Techno-economic Modelling and Multi-Objective Optimisation of a New Stand-alone Hybrid CPSD-SE/HWT System in Microgrids Power Generation Under Jordan Climatic Conditions

A microgrid system comprising of hybrid renewable energy systems (HRES) integrated with power cycles, and energy storage is one of the most efficient energy alternatives that are expected to satisfy the energy demands of remote regions and resolve the environmental problems posed by the use of fossil fuels in energy production. The Stirling engine cycle (SEC) is one of the best-known and most efficient technologies to produce electricity from low-grade heat resources. This system is suitable for residential and small commercial applications. The Stirling engine (SE) combined with a solar thermal system, particularly concentrated parabolic solar dish Stirling engine (CPSD-SE), provides a significant advantage over the conventional photovoltaic system (PV) when the overall cost of energy storage is taken into consideration.
The current study proposes and applies a novel multi-dimensional modelling technique based on artificial neural networks (ANN) for hourly solar radiation and wind speed data forecasting over six locations in Jordan. The developed model is the first attempt to integrate two ANN models simultaneously by using enormous meteorological data points for both solar radiation and wind speed prediction. The developed model requires only three parameters as inputs, and it can predict solar radiation and wind speed data simultaneously with high accuracy. As a result, the model provides a user-friendly model interface that can be utilised in the energy systems design process. Consequently, this model facilitates the implementation of renewable energy technologies in remote areas in which gathering of weather data is challenging. Meanwhile, the accuracy of the model has been tested by calculating the mean absolute percentage error (MAPE) and the correlation coefficient (R). Therefore, the model developed in this study can provide accurate weather data and inform decision makers for future instalments of energy systems.
Further, a novel hybrid renewable energy-based microgrid power system is proposed, designed and techno-economically assessed. The system consists of a CPSD-SE and a horizontal axis wind turbine (HWT) integrated with a battery bank. The novelty of the study lies in replacing conventional hybrid systems, such as a typical PV/wind assembly, with a novel solar dish/wind turbine system that has the potential to achieve higher efficiencies and financial competitiveness. The CPSD-SE serves as the primary source of electrical power generation while the HWT, in conjunction with a battery bank, supplies backup electricity when the primary source of power is unavailable. The system has been designed through advanced modelling in the MATLAB/Simulink® environment that efficiently integrates the individual energy technologies. A technical sensitivity analysis has been performed for all the units in order to reduce the respective design limits and identify optimum operational windows. Further, the performance of the model has been tested at two locations in Jordan, and a thorough techno-economic analysis of the integrated system has been conducted.

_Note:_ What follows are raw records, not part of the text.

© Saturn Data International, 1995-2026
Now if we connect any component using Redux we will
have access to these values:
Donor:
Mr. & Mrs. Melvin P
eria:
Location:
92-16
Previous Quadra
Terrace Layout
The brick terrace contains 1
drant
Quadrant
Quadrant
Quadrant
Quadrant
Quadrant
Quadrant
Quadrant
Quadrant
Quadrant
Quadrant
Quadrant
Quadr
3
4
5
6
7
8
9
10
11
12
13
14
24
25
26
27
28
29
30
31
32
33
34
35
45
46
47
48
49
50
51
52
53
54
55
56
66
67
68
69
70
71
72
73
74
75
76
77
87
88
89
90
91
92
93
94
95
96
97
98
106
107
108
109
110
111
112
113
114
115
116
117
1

The predicted power that is generated by the system is in the range of 100 kWe and 1500 kWe, and the system performance throughout one year has been investigated dynamically via rigorous modelling. In addition, a techno-economic sensitivity analysis has been carried out to study the performance of the integrated hybrid system under the meteorological data for the city of Mafraq, Jordan using MATLAB/Simulink®. The main aim of the study is to carry out a post-design analysis of the new hybrid CPSD-SE/HWT system and calculate the generated power and efficiency. Furthermore, a multi-objective optimisation-based genetic algorithm (GA) approach has been applied in which the total levelised cost of electricity (LCOEtot) and the average overall annual efficiency (ηtot) of the system are simultaneously optimised. The developed model is validated using published results. In conclusion, the obtained results reveal that the optimised model of the microgrid can substantially improve the overall efficiency and reduce the LCOEtot.